If a line below contains "items", count it; then state how many such lines there are, and nothing else.

Supplied entries
::::

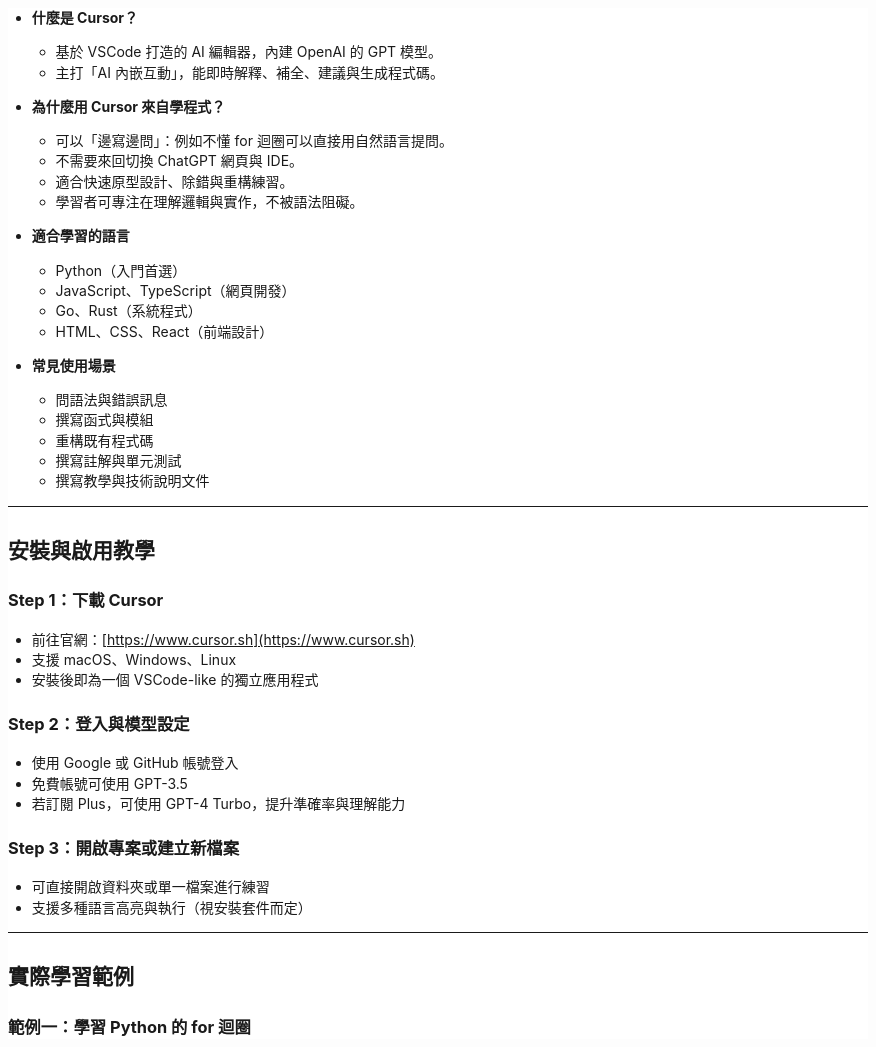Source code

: - **什麼是 Cursor？**

  - 基於 VSCode 打造的 AI 編輯器，內建 OpenAI 的 GPT 模型。
  - 主打「AI 內嵌互動」，能即時解釋、補全、建議與生成程式碼。

- **為什麼用 Cursor 來自學程式？**

  - 可以「邊寫邊問」：例如不懂 for 迴圈可以直接用自然語言提問。
  - 不需要來回切換 ChatGPT 網頁與 IDE。
  - 適合快速原型設計、除錯與重構練習。
  - 學習者可專注在理解邏輯與實作，不被語法阻礙。

- **適合學習的語言**

  - Python（入門首選）
  - JavaScript、TypeScript（網頁開發）
  - Go、Rust（系統程式）
  - HTML、CSS、React（前端設計）

- **常見使用場景**

  - 問語法與錯誤訊息
  - 撰寫函式與模組
  - 重構既有程式碼
  - 撰寫註解與單元測試
  - 撰寫教學與技術說明文件

---

## 安裝與啟用教學

### Step 1：下載 Cursor

- 前往官網：[https://www.cursor.sh](https://www.cursor.sh)
- 支援 macOS、Windows、Linux
- 安裝後即為一個 VSCode-like 的獨立應用程式

### Step 2：登入與模型設定

- 使用 Google 或 GitHub 帳號登入
- 免費帳號可使用 GPT-3.5
- 若訂閱 Plus，可使用 GPT-4 Turbo，提升準確率與理解能力

### Step 3：開啟專案或建立新檔案

- 可直接開啟資料夾或單一檔案進行練習
- 支援多種語言高亮與執行（視安裝套件而定）

---

## 實際學習範例

### 範例一：學習 Python 的 for 迴圈
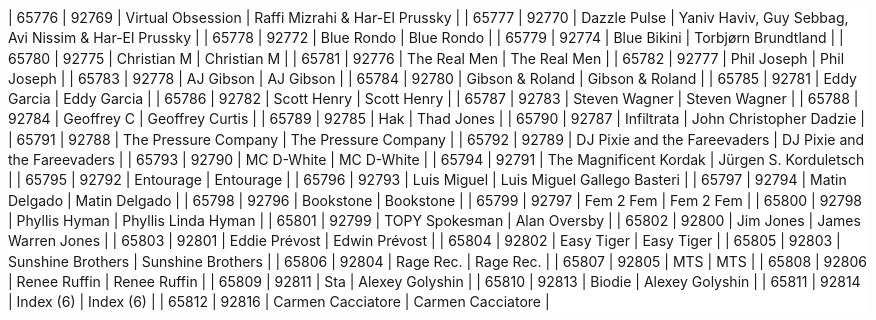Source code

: | 65776 | 92769 | Virtual Obsession | Raffi Mizrahi & Har-El Prussky |
| 65777 | 92770 | Dazzle Pulse | Yaniv Haviv, Guy Sebbag, Avi Nissim & Har-El Prussky |
| 65778 | 92772 | Blue Rondo | Blue Rondo |
| 65779 | 92774 | Blue Bikini | Torbjørn Brundtland |
| 65780 | 92775 | Christian M | Christian M |
| 65781 | 92776 | The Real Men | The Real Men |
| 65782 | 92777 | Phil Joseph | Phil Joseph |
| 65783 | 92778 | AJ Gibson | AJ Gibson |
| 65784 | 92780 | Gibson & Roland | Gibson & Roland |
| 65785 | 92781 | Eddy Garcia | Eddy Garcia |
| 65786 | 92782 | Scott Henry | Scott Henry |
| 65787 | 92783 | Steven Wagner | Steven Wagner |
| 65788 | 92784 | Geoffrey C | Geoffrey Curtis |
| 65789 | 92785 | Hak | Thad Jones |
| 65790 | 92787 | Infiltrata | John Christopher Dadzie |
| 65791 | 92788 | The Pressure Company | The Pressure Company |
| 65792 | 92789 | DJ Pixie and the Fareevaders | DJ Pixie and the Fareevaders |
| 65793 | 92790 | MC D-White | MC D-White |
| 65794 | 92791 | The Magnificent Kordak | Jürgen S. Korduletsch |
| 65795 | 92792 | Entourage | Entourage |
| 65796 | 92793 | Luis Miguel | Luis Miguel Gallego Basteri |
| 65797 | 92794 | Matin Delgado | Matin Delgado |
| 65798 | 92796 | Bookstone | Bookstone |
| 65799 | 92797 | Fem 2 Fem | Fem 2 Fem |
| 65800 | 92798 | Phyllis Hyman | Phyllis Linda Hyman |
| 65801 | 92799 | TOPY Spokesman | Alan Oversby |
| 65802 | 92800 | Jim Jones | James Warren Jones |
| 65803 | 92801 | Eddie Prévost | Edwin Prévost |
| 65804 | 92802 | Easy Tiger | Easy Tiger |
| 65805 | 92803 | Sunshine Brothers | Sunshine Brothers |
| 65806 | 92804 | Rage Rec. | Rage Rec. |
| 65807 | 92805 | MTS | MTS |
| 65808 | 92806 | Renee Ruffin | Renee Ruffin |
| 65809 | 92811 | Sta | Alexey Golyshin |
| 65810 | 92813 | Biodie | Alexey Golyshin |
| 65811 | 92814 | Index (6) | Index (6) |
| 65812 | 92816 | Carmen Cacciatore | Carmen Cacciatore |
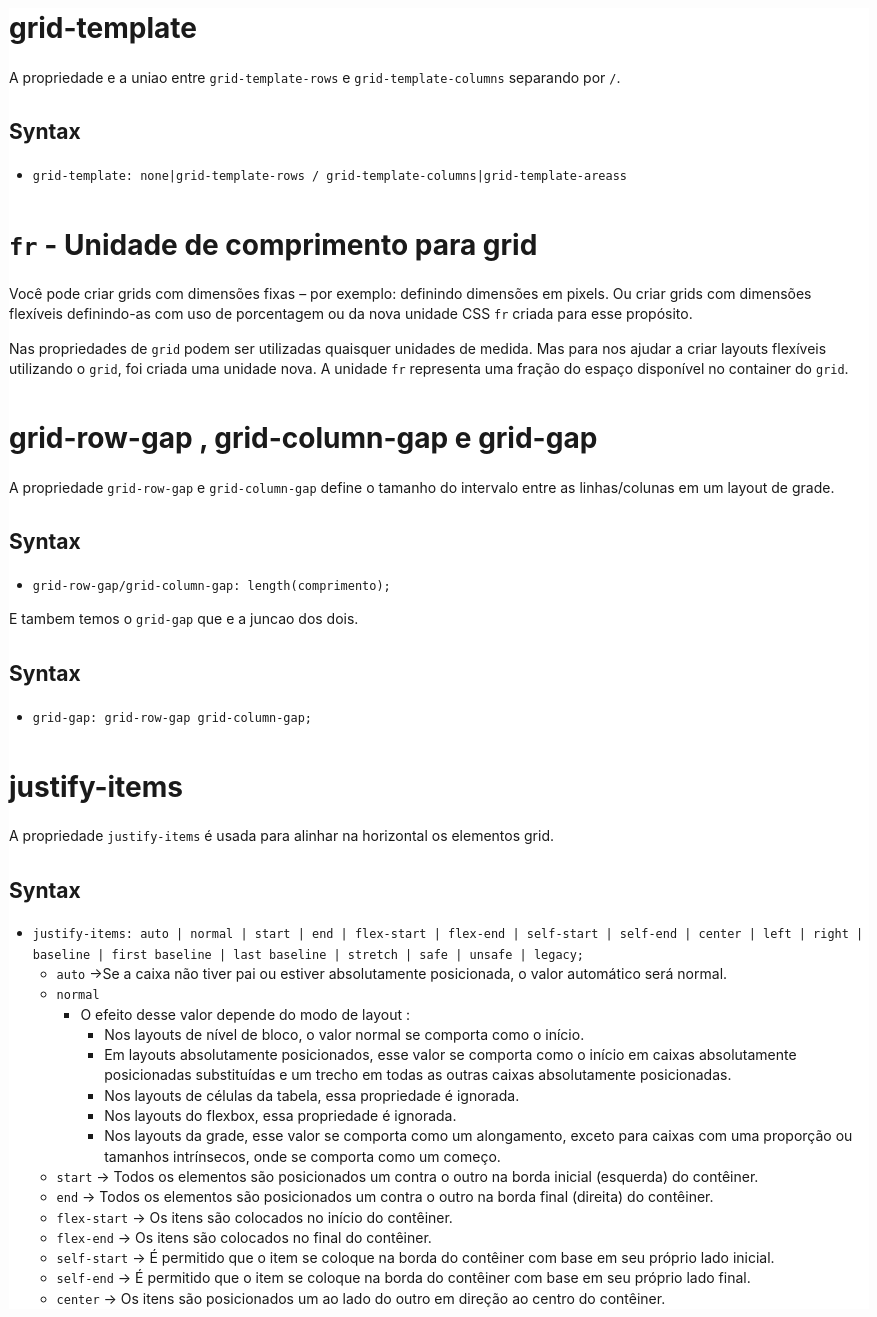# grid-template

A propriedade e a uniao entre `grid-template-rows` e `grid-template-columns` separando por `/`.

## **Syntax**
- `grid-template: none|grid-template-rows / grid-template-columns|grid-template-areass`

# `fr` - Unidade de comprimento para grid

Você pode criar grids com dimensões fixas – por exemplo: definindo dimensões em pixels. Ou criar grids com dimensões flexíveis definindo-as com uso de porcentagem ou da nova unidade CSS `fr` criada para esse propósito.

Nas propriedades de `grid` podem ser utilizadas quaisquer unidades de medida. Mas para nos ajudar a criar layouts flexíveis utilizando o `grid`, foi criada uma unidade nova. A unidade `fr` representa uma fração do espaço disponível no container do `grid`.

# grid-row-gap , grid-column-gap e grid-gap

A propriedade `grid-row-gap` e `grid-column-gap` define o tamanho do intervalo entre as linhas/colunas em um layout de grade.

## **Syntax**
- `grid-row-gap/grid-column-gap: length(comprimento);`

E tambem temos o `grid-gap` que e a juncao dos dois.

## **Syntax**
- `grid-gap: grid-row-gap grid-column-gap;`

# justify-items

A propriedade `justify-items` é usada para alinhar na horizontal os elementos grid.

## **Syntax**
- `justify-items: auto | normal | start | end | flex-start | flex-end | self-start | self-end | center | left | right | baseline | first baseline | last baseline | stretch | safe | unsafe | legacy;`
    * `auto` ->Se a caixa não tiver pai ou estiver absolutamente posicionada, o valor automático será normal.
    * `normal`
        * O efeito desse valor depende do modo de layout :
            * Nos layouts de nível de bloco, o valor normal se comporta como o início.
            * Em layouts absolutamente posicionados, esse valor se comporta como o início em caixas absolutamente posicionadas substituídas e um trecho em todas as outras caixas absolutamente posicionadas.
            * Nos layouts de células da tabela, essa propriedade é ignorada.
            * Nos layouts do flexbox, essa propriedade é ignorada.
            * Nos layouts da grade, esse valor se comporta como um alongamento, exceto para caixas com uma proporção ou tamanhos intrínsecos, onde se comporta como um começo.
    * `start` -> Todos os elementos são posicionados um contra o outro na borda inicial (esquerda) do contêiner.
    * `end` -> Todos os elementos são posicionados um contra o outro na borda final (direita) do contêiner.
    * `flex-start` -> Os itens são colocados no início do contêiner.
    * `flex-end` -> Os itens são colocados no final do contêiner.
    * `self-start` -> É permitido que o item se coloque na borda do contêiner com base em seu próprio lado inicial.
    * `self-end` -> É permitido que o item se coloque na borda do contêiner com base em seu próprio lado final.
    * `center` -> Os itens são posicionados um ao lado do outro em direção ao centro do contêiner.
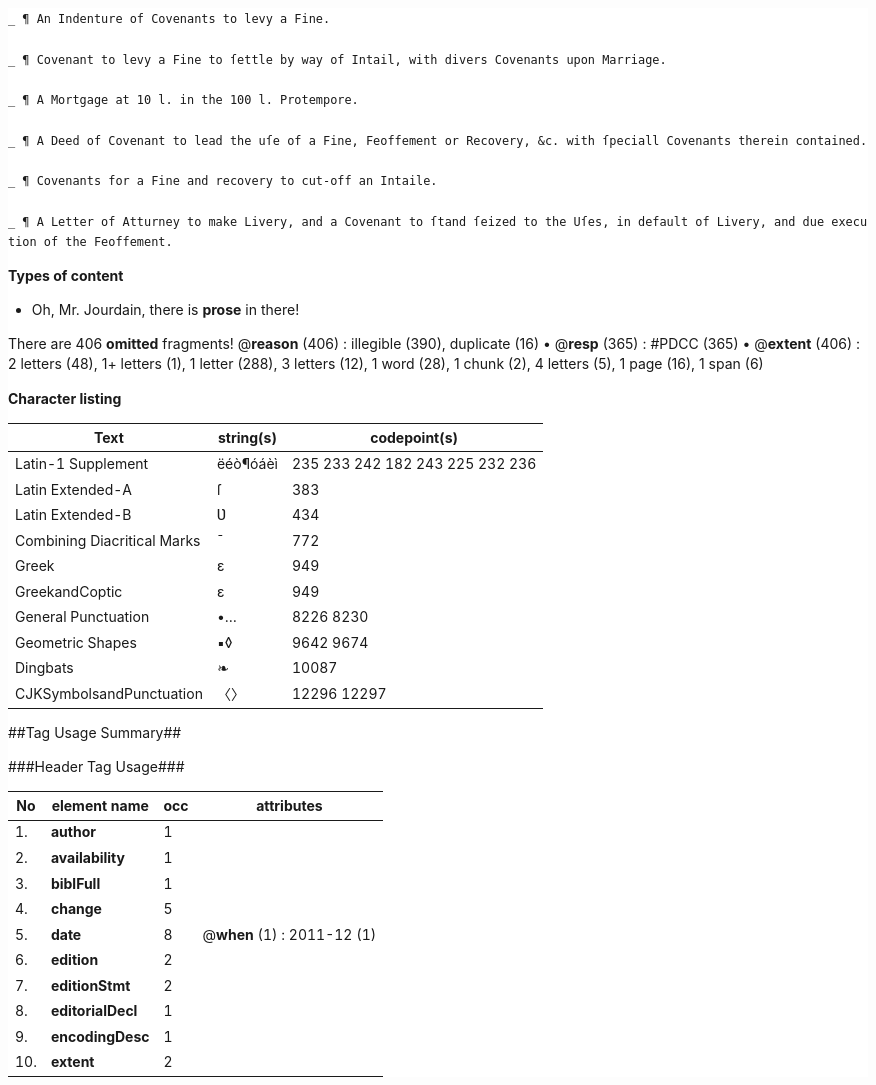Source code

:     _ ¶ An Indenture of Covenants to levy a Fine.

    _ ¶ Covenant to levy a Fine to ſettle by way of Intail, with divers Covenants upon Marriage.

    _ ¶ A Mortgage at 10 l. in the 100 l. Protempore.

    _ ¶ A Deed of Covenant to lead the uſe of a Fine, Feoffement or Recovery, &c. with ſpeciall Covenants therein contained.

    _ ¶ Covenants for a Fine and recovery to cut-off an Intaile.

    _ ¶ A Letter of Atturney to make Livery, and a Covenant to ſtand ſeized to the Uſes, in default of Livery, and due execution of the Feoffement.

**Types of content**

  * Oh, Mr. Jourdain, there is **prose** in there!

There are 406 **omitted** fragments! 
 @__reason__ (406) : illegible (390), duplicate (16)  •  @__resp__ (365) : #PDCC (365)  •  @__extent__ (406) : 2 letters (48), 1+ letters (1), 1 letter (288), 3 letters (12), 1 word (28), 1 chunk (2), 4 letters (5), 1 page (16), 1 span (6)

**Character listing**


|Text|string(s)|codepoint(s)|
|---|---|---|
|Latin-1 Supplement|ëéò¶óáèì|235 233 242 182 243 225 232 236|
|Latin Extended-A|ſ|383|
|Latin Extended-B|Ʋ|434|
|Combining             Diacritical Marks|̄|772|
|Greek|ε|949|
|GreekandCoptic|ε|949|
|General Punctuation|•…|8226 8230|
|Geometric Shapes|▪◊|9642 9674|
|Dingbats|❧|10087|
|CJKSymbolsandPunctuation|〈〉|12296 12297|

##Tag Usage Summary##

###Header Tag Usage###

|No|element name|occ|attributes|
|---|---|---|---|
|1.|__author__|1||
|2.|__availability__|1||
|3.|__biblFull__|1||
|4.|__change__|5||
|5.|__date__|8| @__when__ (1) : 2011-12 (1)|
|6.|__edition__|2||
|7.|__editionStmt__|2||
|8.|__editorialDecl__|1||
|9.|__encodingDesc__|1||
|10.|__extent__|2||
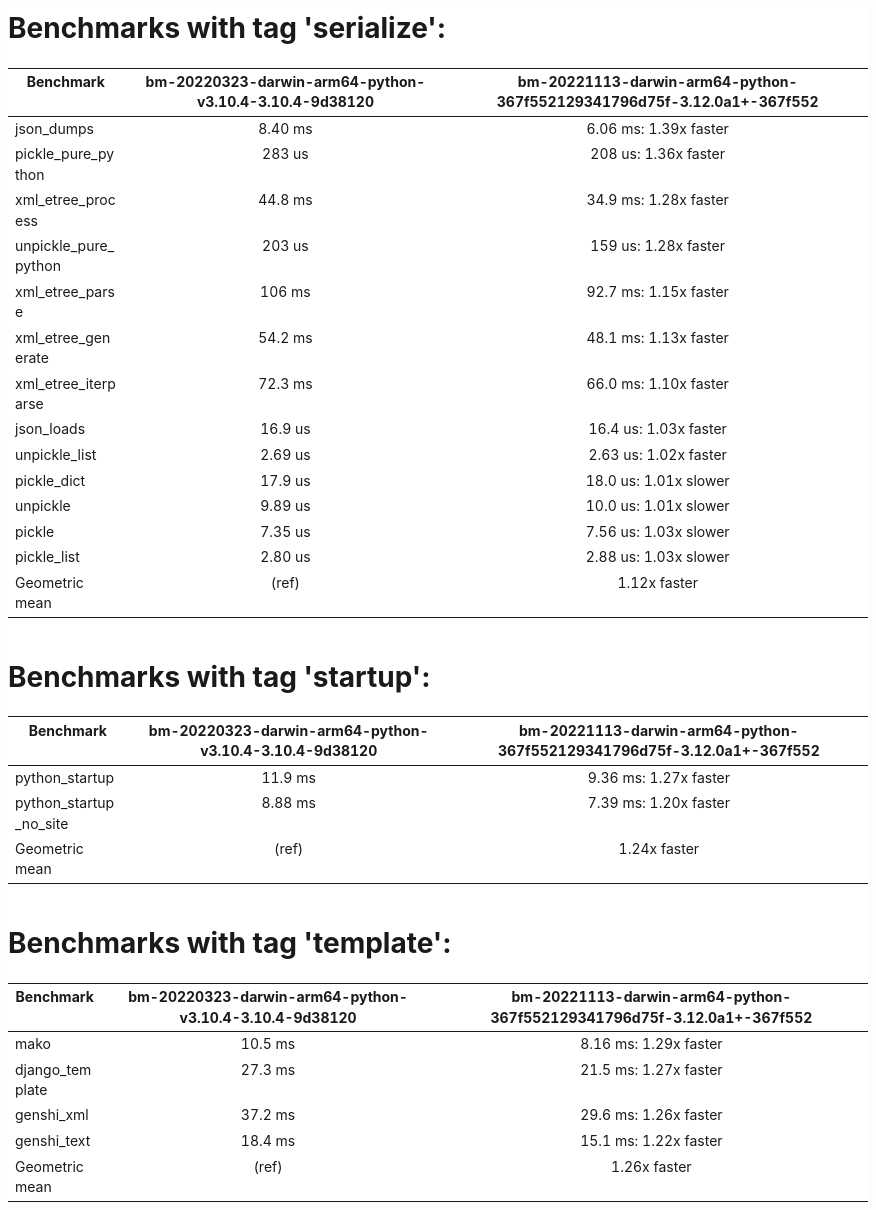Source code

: Benchmarks with tag 'serialize':
================================

| Benchmark            | bm-20220323-darwin-arm64-python-v3.10.4-3.10.4-9d38120 | bm-20221113-darwin-arm64-python-367f552129341796d75f-3.12.0a1+-367f552 |
|----------------------|:------------------------------------------------------:|:----------------------------------------------------------------------:|
| json_dumps           | 8.40 ms                                                | 6.06 ms: 1.39x faster                                                  |
| pickle_pure_python   | 283 us                                                 | 208 us: 1.36x faster                                                   |
| xml_etree_process    | 44.8 ms                                                | 34.9 ms: 1.28x faster                                                  |
| unpickle_pure_python | 203 us                                                 | 159 us: 1.28x faster                                                   |
| xml_etree_parse      | 106 ms                                                 | 92.7 ms: 1.15x faster                                                  |
| xml_etree_generate   | 54.2 ms                                                | 48.1 ms: 1.13x faster                                                  |
| xml_etree_iterparse  | 72.3 ms                                                | 66.0 ms: 1.10x faster                                                  |
| json_loads           | 16.9 us                                                | 16.4 us: 1.03x faster                                                  |
| unpickle_list        | 2.69 us                                                | 2.63 us: 1.02x faster                                                  |
| pickle_dict          | 17.9 us                                                | 18.0 us: 1.01x slower                                                  |
| unpickle             | 9.89 us                                                | 10.0 us: 1.01x slower                                                  |
| pickle               | 7.35 us                                                | 7.56 us: 1.03x slower                                                  |
| pickle_list          | 2.80 us                                                | 2.88 us: 1.03x slower                                                  |
| Geometric mean       | (ref)                                                  | 1.12x faster                                                           |

Benchmarks with tag 'startup':
==============================

| Benchmark              | bm-20220323-darwin-arm64-python-v3.10.4-3.10.4-9d38120 | bm-20221113-darwin-arm64-python-367f552129341796d75f-3.12.0a1+-367f552 |
|------------------------|:------------------------------------------------------:|:----------------------------------------------------------------------:|
| python_startup         | 11.9 ms                                                | 9.36 ms: 1.27x faster                                                  |
| python_startup_no_site | 8.88 ms                                                | 7.39 ms: 1.20x faster                                                  |
| Geometric mean         | (ref)                                                  | 1.24x faster                                                           |

Benchmarks with tag 'template':
===============================

| Benchmark       | bm-20220323-darwin-arm64-python-v3.10.4-3.10.4-9d38120 | bm-20221113-darwin-arm64-python-367f552129341796d75f-3.12.0a1+-367f552 |
|-----------------|:------------------------------------------------------:|:----------------------------------------------------------------------:|
| mako            | 10.5 ms                                                | 8.16 ms: 1.29x faster                                                  |
| django_template | 27.3 ms                                                | 21.5 ms: 1.27x faster                                                  |
| genshi_xml      | 37.2 ms                                                | 29.6 ms: 1.26x faster                                                  |
| genshi_text     | 18.4 ms                                                | 15.1 ms: 1.22x faster                                                  |
| Geometric mean  | (ref)                                                  | 1.26x faster                                                           |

::::

Written answer
3